── EXTRACTED TEXT

A few posts ago, Adam was worrying about being able to
compute probabilities for wargames, and then the discussion turned on whether
this was a particularly useful thing to be able to do. I suspect that opinions
may vary on this, so I would like to have an explore of the space which the
question opens. Unfortunately, the question turns on probability, which is
notoriously difficult to understand (humans are not very good at calculating
probabilities) and mathematical, but I will try to talk in concepts rather than
maths.
To start with, consider something which is called the grand
canonical ensemble. This is a statistical physics term. To see what it means
consider a room at normal atmospheric pressure and temperature. Now this will have a fixed number of particles
in it, and they will be arranged in a particular way. The grand canonical
ensemble is a assembly of all the possible ways that the particles can be arranged
in, from the one where they all clump in a corner, to the one where they are
all exactly evenly spaced throughout the room.

────
── RECORDS SHOWN

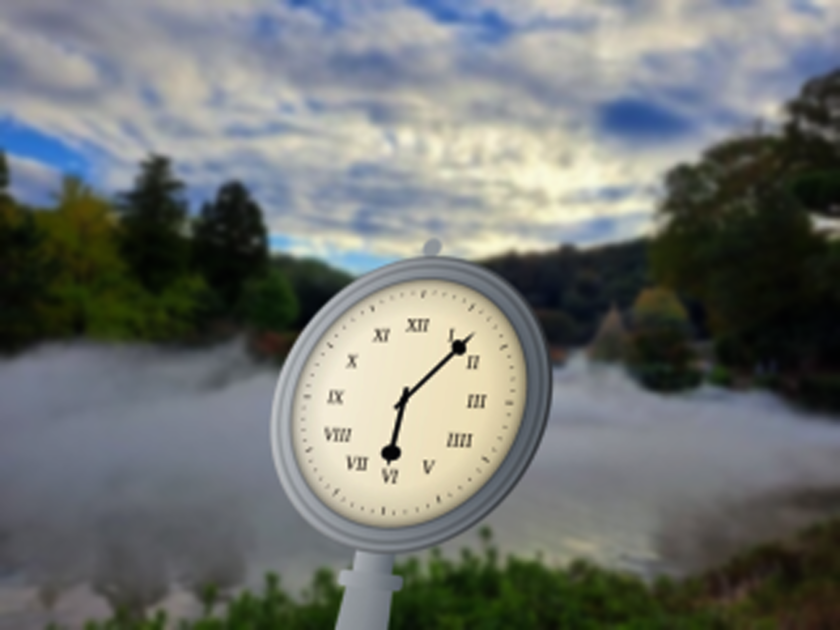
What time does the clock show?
6:07
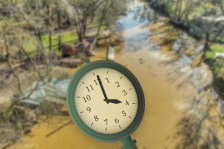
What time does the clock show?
4:01
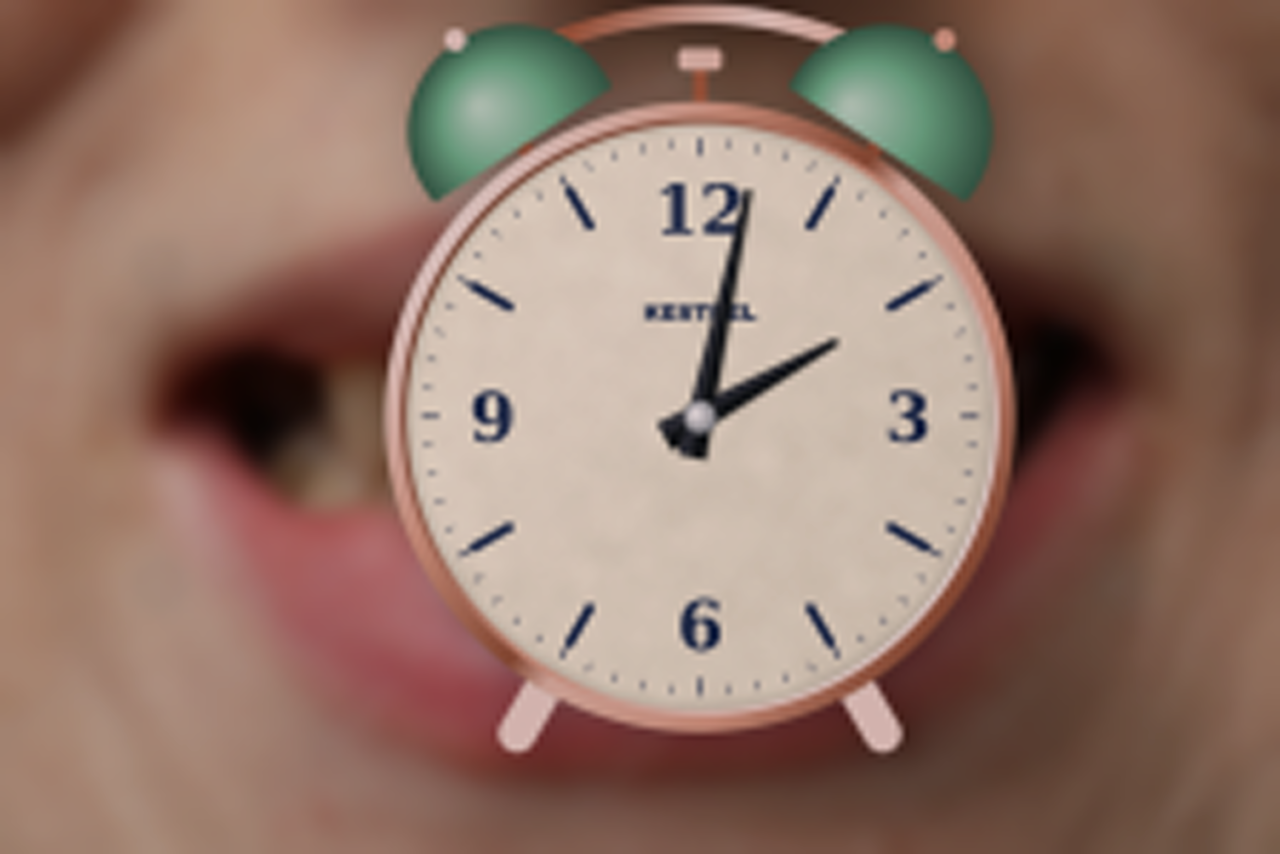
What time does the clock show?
2:02
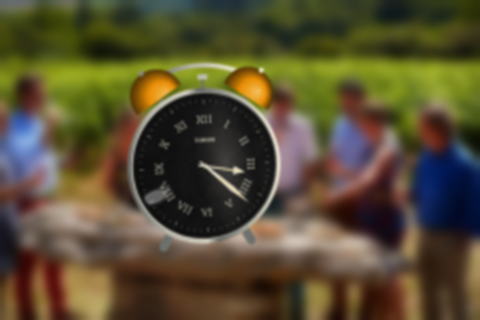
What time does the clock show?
3:22
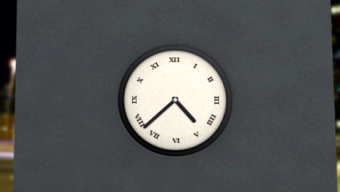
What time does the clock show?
4:38
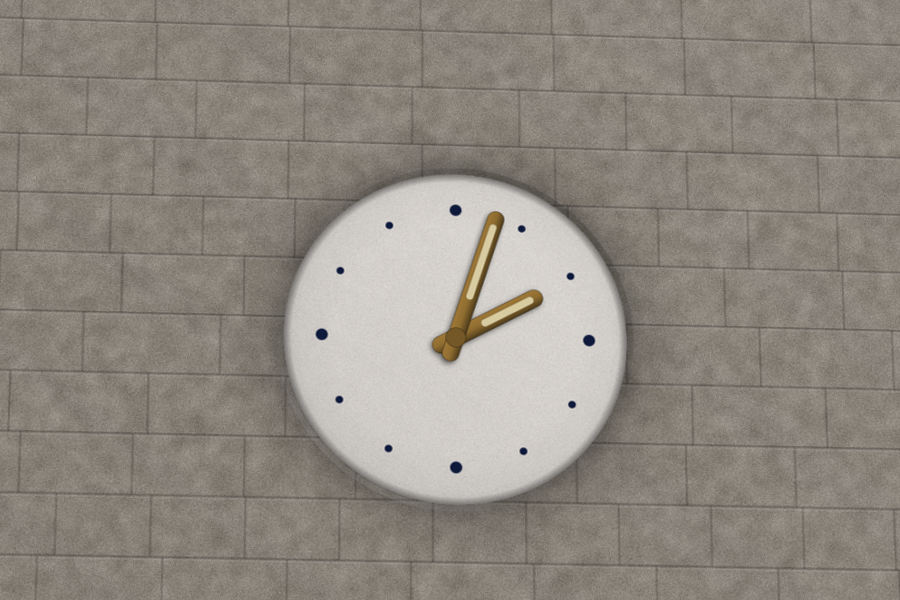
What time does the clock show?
2:03
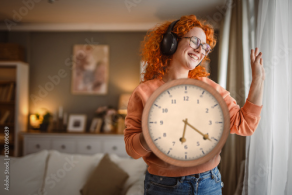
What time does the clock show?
6:21
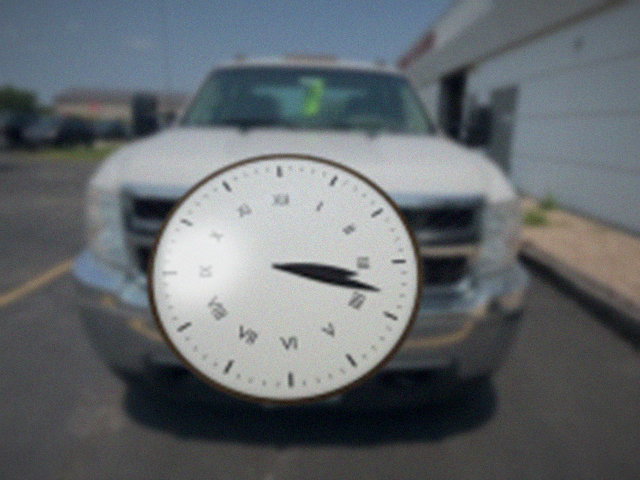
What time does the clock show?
3:18
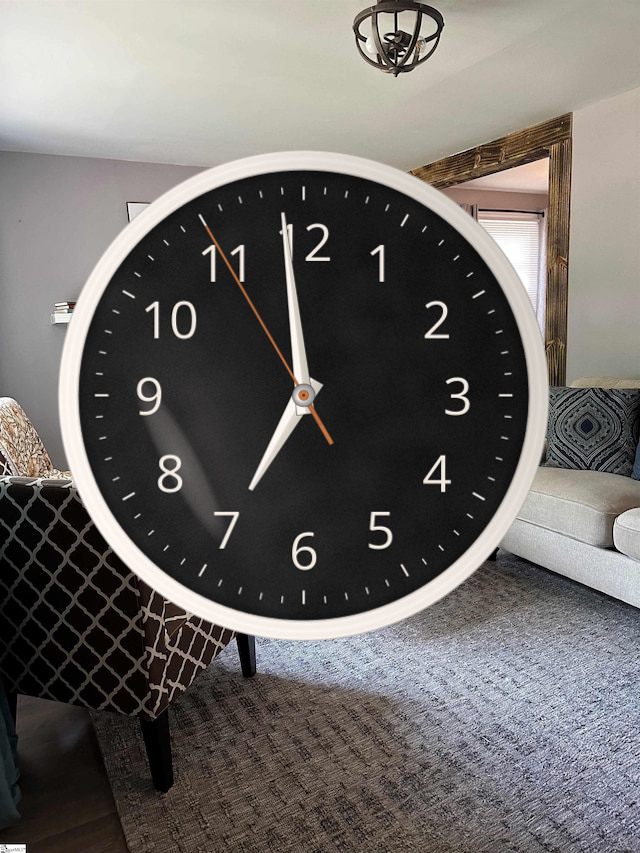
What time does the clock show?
6:58:55
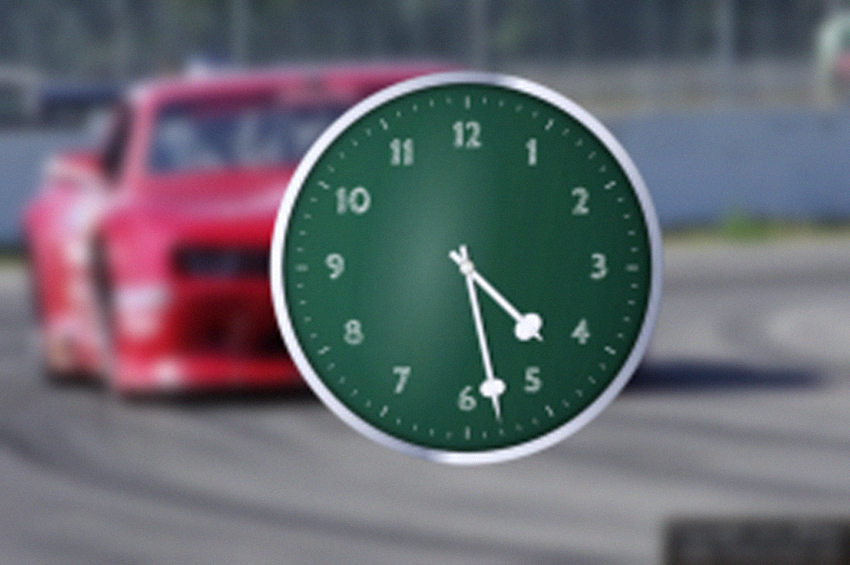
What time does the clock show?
4:28
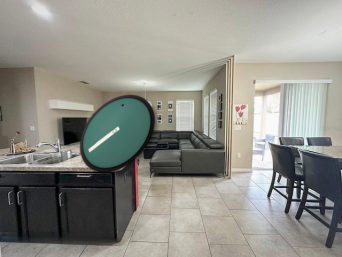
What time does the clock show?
7:38
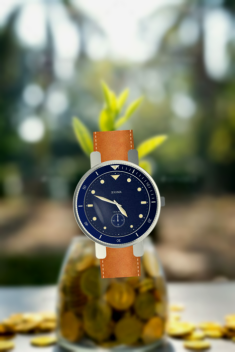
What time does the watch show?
4:49
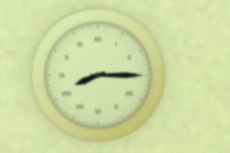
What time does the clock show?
8:15
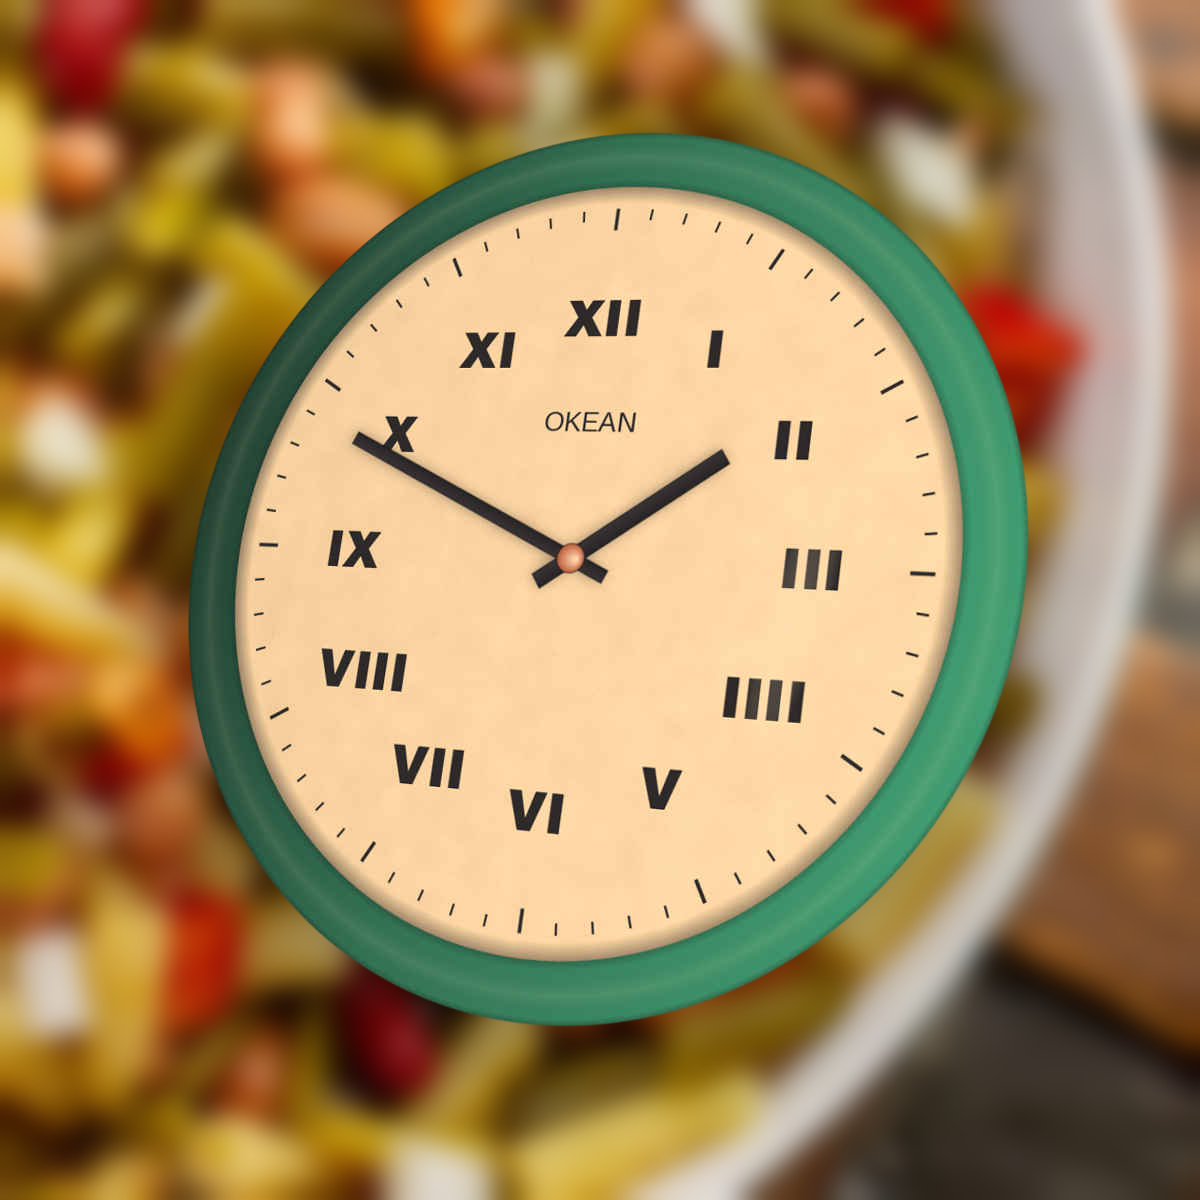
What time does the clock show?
1:49
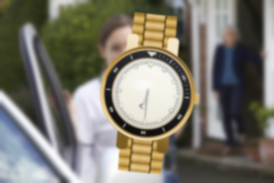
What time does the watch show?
6:30
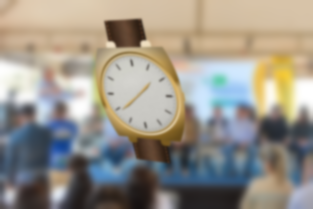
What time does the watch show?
1:39
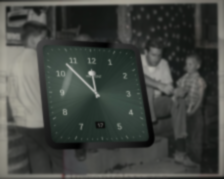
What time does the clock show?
11:53
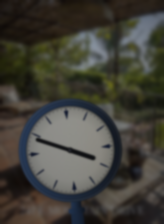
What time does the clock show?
3:49
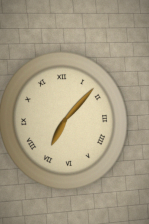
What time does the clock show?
7:08
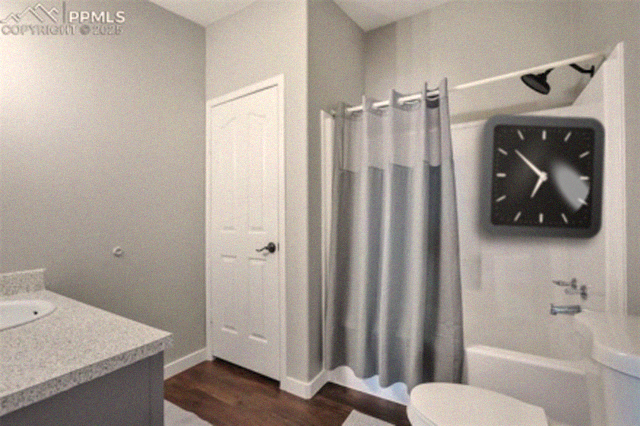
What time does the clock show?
6:52
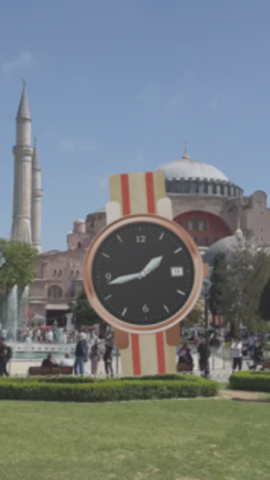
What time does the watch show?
1:43
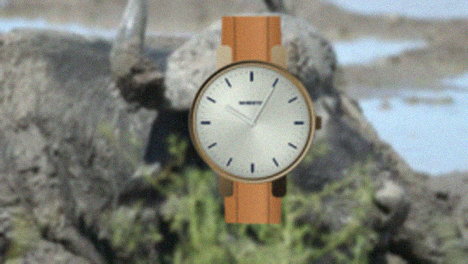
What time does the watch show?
10:05
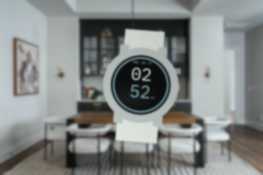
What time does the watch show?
2:52
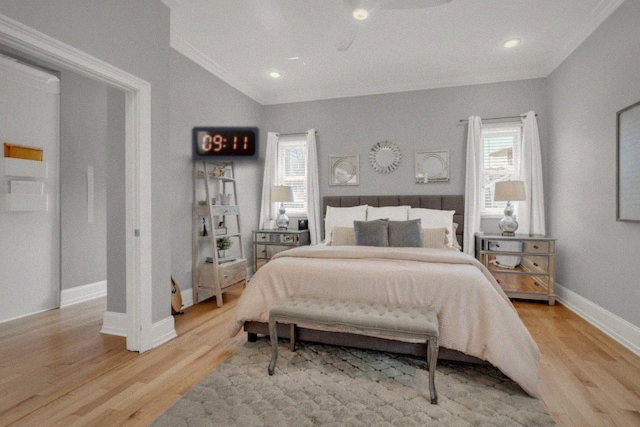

────

TASK DETAILS: Transcribe the passage on probability in wargames word for word, beginning at the words "To start with, consider" and stopping after the words "throughout the room.".

REPLY:
To start with, consider something which is called the grand
canonical ensemble. This is a statistical physics term. To see what it means
consider a room at normal atmospheric pressure and temperature. Now this will have a fixed number of particles
in it, and they will be arranged in a particular way. The grand canonical
ensemble is a assembly of all the possible ways that the particles can be arranged
in, from the one where they all clump in a corner, to the one where they are
all exactly evenly spaced throughout the room.